In general, <span class="pack">rstanarm</span> is a great tool for translating your standard models into Bayesian ones in an efficient fashion. On the other hand, <span class="pack">brms</span> uses a simplified syntax and is notably more flexible. Here is a brief summary of my recommend use for common regression models.
```{r arm_brms_comparison, echo=FALSE}
tibble(
Analysis = c(
'lm',
'glm',
'multinomial',
'ordinal',
'mixed',
'additive',
'regularized',
'beyond'
),
rstanarm = c('√', '√', '', '', '√', '√', '√', ''),
brms = c('', '', '√', '√', '√', '√', '√', '√')
) %>%
kable(width = '50%', align = 'lcc') %>%
kable_styling(full_width = FALSE)
```
Besides that, if you still need to model complexity not found within those, you can still use them to generate some highly optimized starter code, as they have functions for solely generating the underlying Stan code.
## Even More Packages
I've focused on the two widely-used general-purpose packages, but nothing can stop Stan at this point. As of the latest update to this document, there are now `r length(devtools::revdep('rstan'))` other packages depending on <span class="pack">rstan</span> in some way. There are also interfaces for Python, Julia, and more.

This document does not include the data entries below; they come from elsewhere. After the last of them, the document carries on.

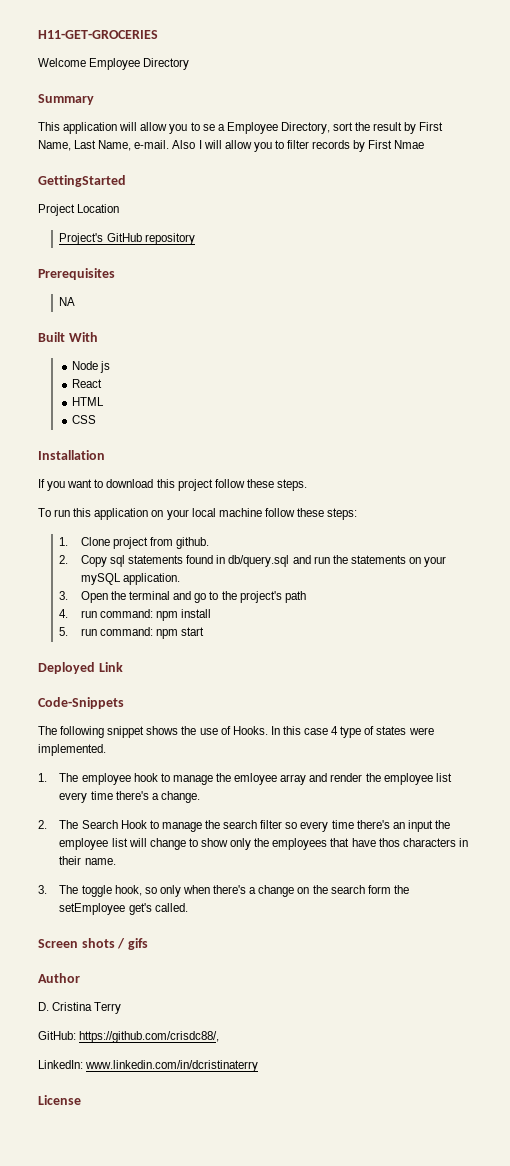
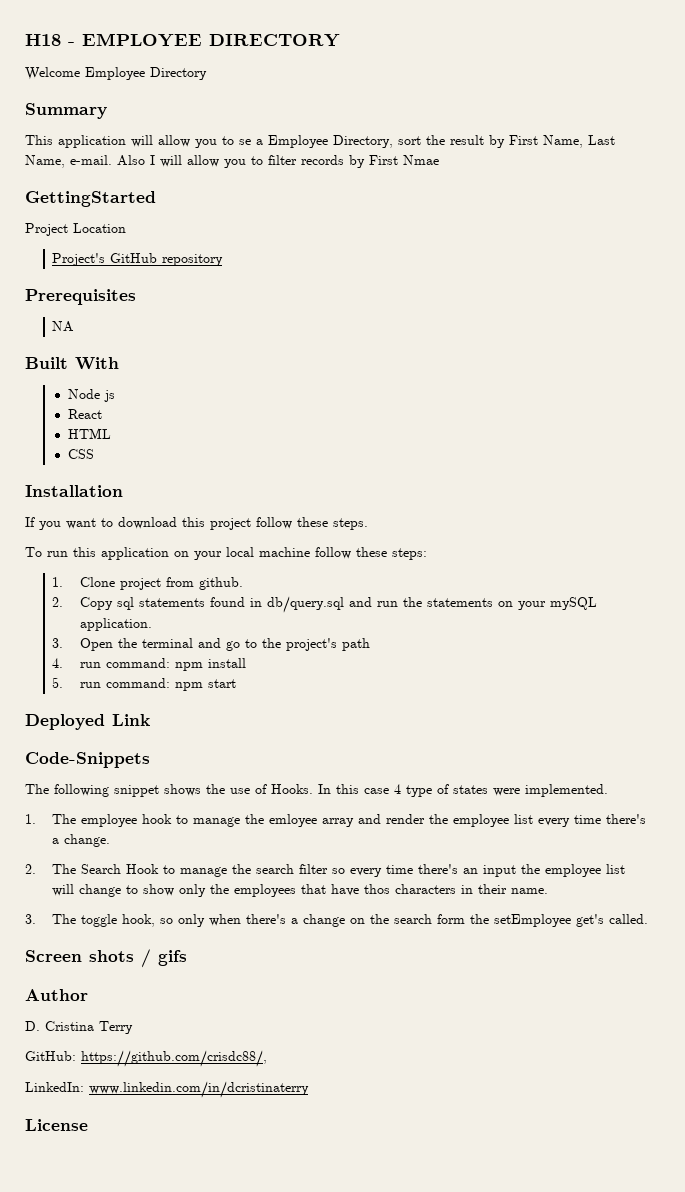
[38,30,158,39] H11-GET-GROCERIES -> [25,33,340,47] H18 - EMPLOYEE DIRECTORY

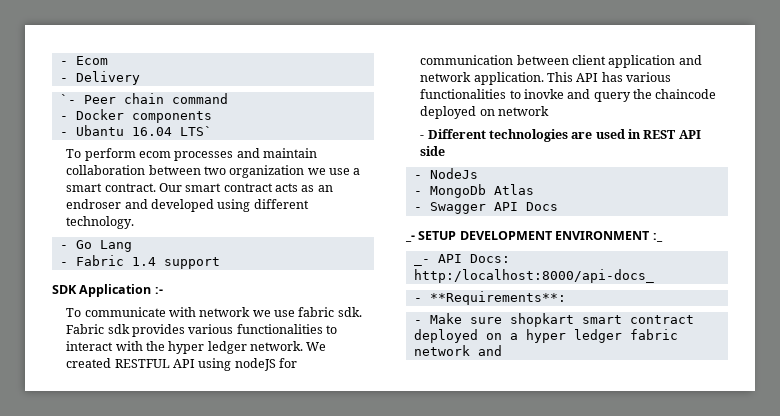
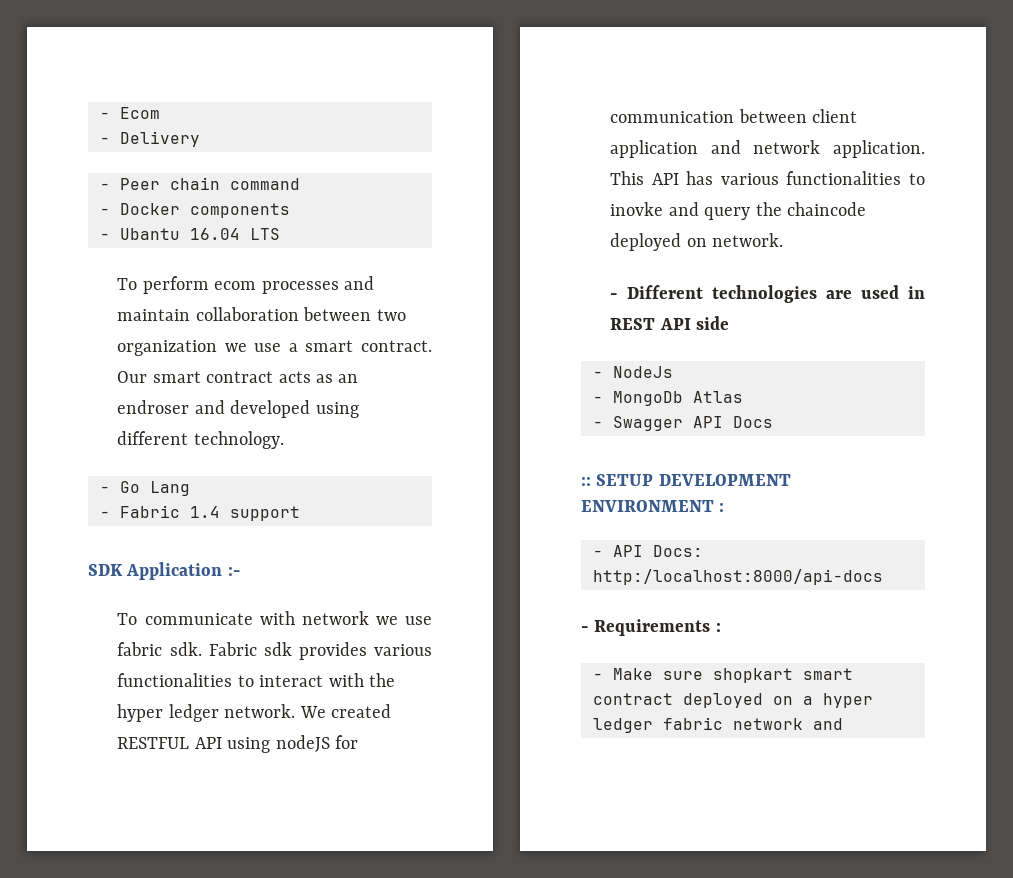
[59,94,76,104] `- -> [100,183,110,190] -
[179,126,212,136] LTS` -> [250,228,280,240] LTS
[497,106,549,116] network -> [712,233,784,247] network.
[405,235,415,242] _- -> [581,477,591,486] ::
[652,233,663,242] [413,259,430,266] :_ // _- -> [719,503,725,512] [593,550,603,557] : // -
[413,269,654,283] [413,291,566,305] http:/localhost:8000/api-docs_ // - **Requirements**: -> [593,569,883,585] [581,619,721,636] http:/localhost:8000/api-docs // - Requirements :

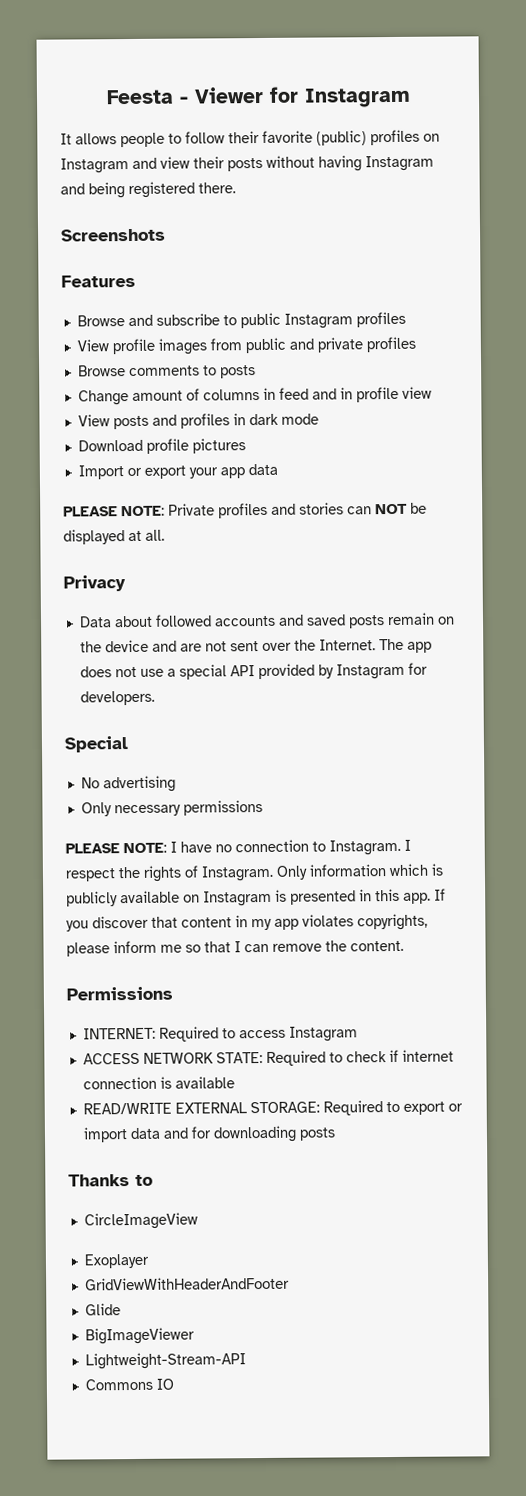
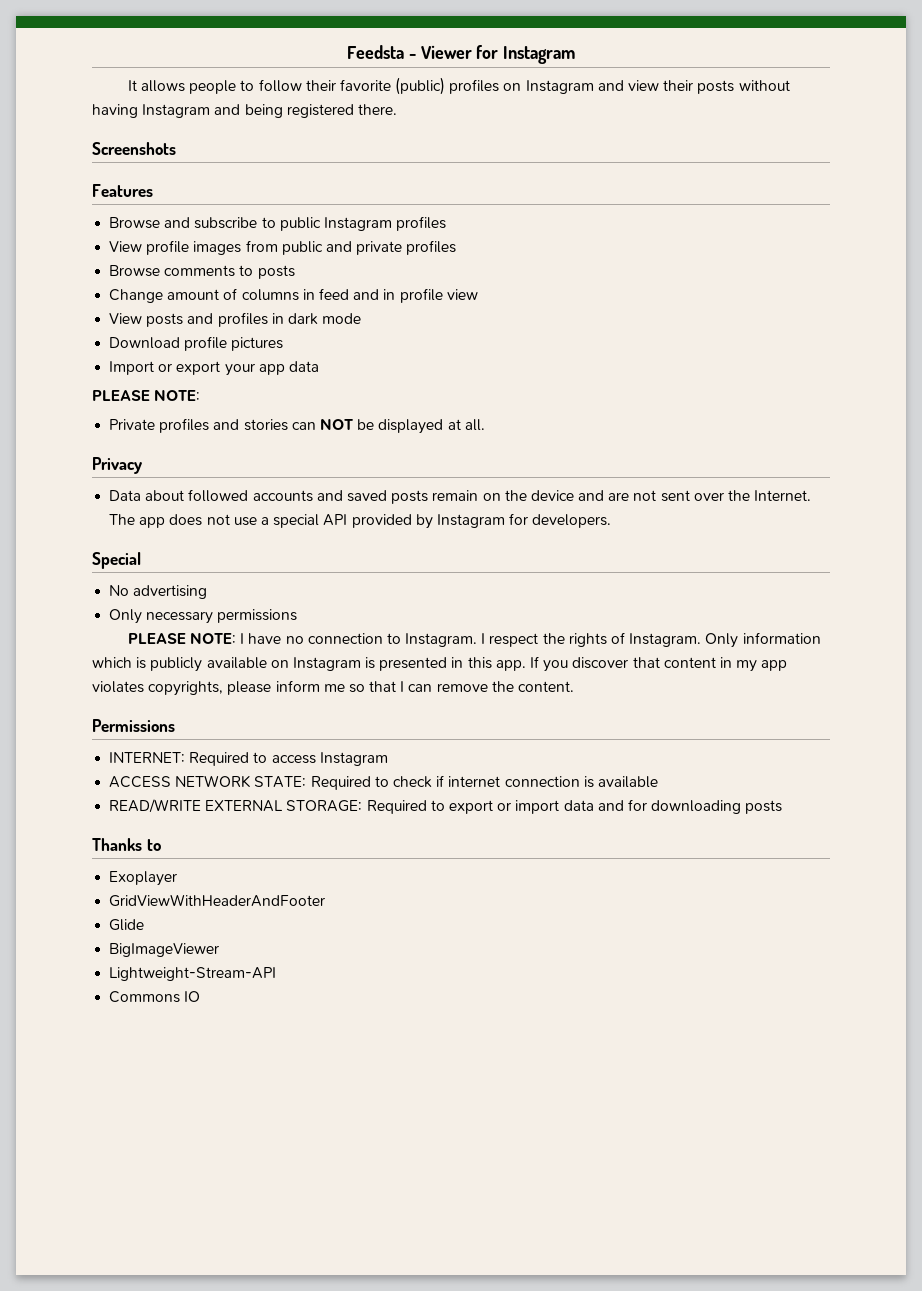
[105,89,174,105] Feesta -> [346,45,404,59] Feedsta
(165, 511) none -> (201, 395) //
[83,1212,198,1230] // CircleImageView -> (161, 845) none

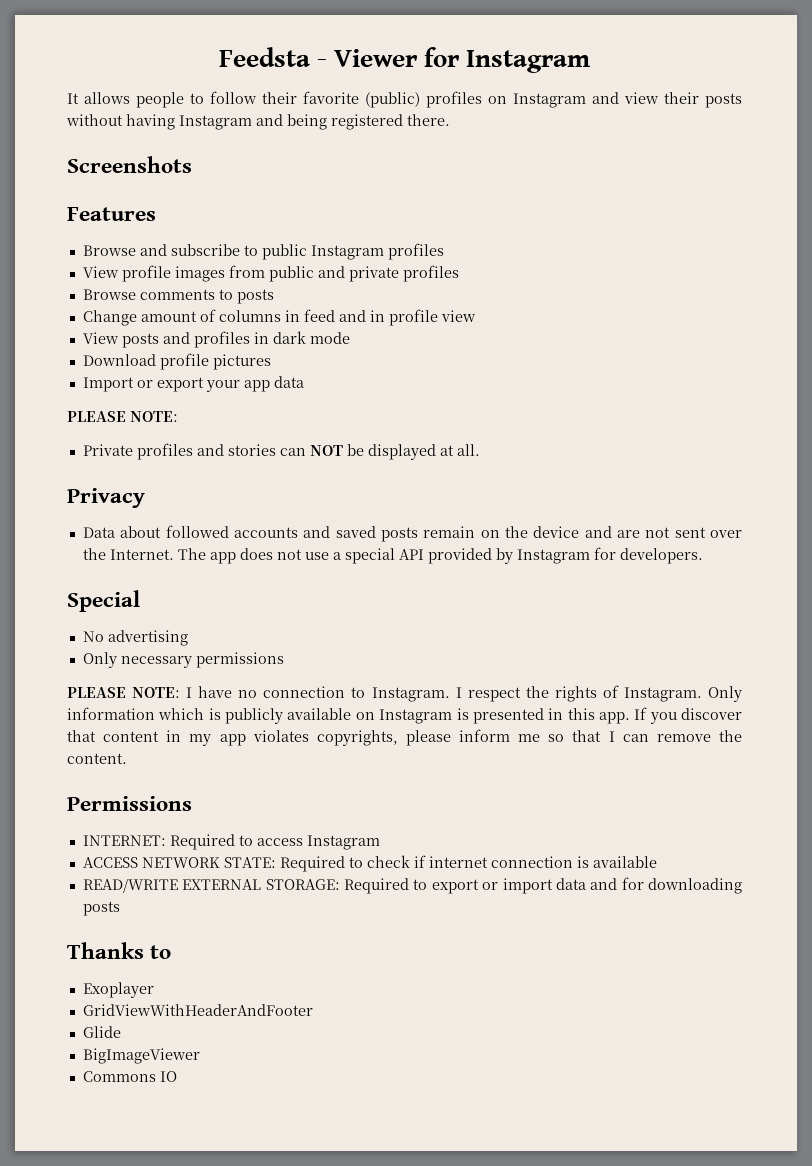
[109,967,277,981] // Lightweight-Stream-API -> (200, 1056) none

Odds are good you'll find one to suit your needs.
```{r stan_getgraph, eval=FALSE, echo=FALSE}
# no longer works, and wasn't easily duplicated with e.g. devtools::revdep
get_depgraph = function(pack) {
require(httr)
url = paste0('http://rdocumentation.org/api/packages/', pack, '/reversedependencies')
out = GET(url) %>%
content()
node_df = data.table::rbindlist(out$nodes, fill = TRUE)
edge_df = data.table::rbindlist(out$links, fill = TRUE)
list(node_df=node_df, edge_df=edge_df)
}
stan_depgraph = get_depgraph('rstan')
```
```{r stan_graph, echo=F, eval=F, cache=FALSE}
library(visNetwork)
nodes = stan_depgraph$node_df %>%
rename(label=name) %>%
rownames_to_column(var='id') %>%
mutate(id=as.integer(id)-1)
edges = stan_depgraph$edge_df %>%
rename(from=source,
to=target)
listed_packs = c('brms', 'bayesplot', 'rstanarm', 'shinystan', 'loo', 'tidybayes', 'rethinking')
edges_trim = edges %>%
filter(to == 0) %>%
mutate(value = if_else(from %in% nodes$id[nodes$label %in% listed_packs], 30L, value),
length = if_else(from %in% nodes$id[nodes$label %in% listed_packs], 0, 250))
nodes_trim = nodes %>%
filter(id %in% c(0, edges_trim$from)) %>%
mutate(value=c(100, rep(0, nrow(.)-1)),
value = if_else(label %in% listed_packs, 30, value))
visNetwork(nodes = nodes_trim,
edges=edges_trim) %>%
visEdges(color=list(opacity=.10),
# length = c(200,10),
physics = TRUE)
```
[^stan_lm_vignette]: The developers note in their [vignette for ANOVA](https://cran.r-project.org/web/packages/rstanarm/vignettes/aov.html):<br><br>'but it is reasonable to expect a researcher to have a plausible guess for R2 before conducting an ANOVA.'<br><br> Actually, I'm not sure how reasonable this is. In consulting I've seen many, many researchers of varying levels of expertise, and I don't think even a large minority of them would be able to hazard much of a guess about $R^2$ before running a model, unless they're essentially duplicating previous work. I also haven't come across an explanation in the documentation (which is otherwise great) of how to specify it that would be very helpful to people just starting out with Bayesian analysis or even statistics in general. If the result is that one then has to try a bunch of different priors, then that becomes the focus of the analytical effort, which likely won't appeal to people just wanting to run a standard regression model.
[^r2_polr]: If someone tells me they know what the prior should be for that, I probably would not believe them.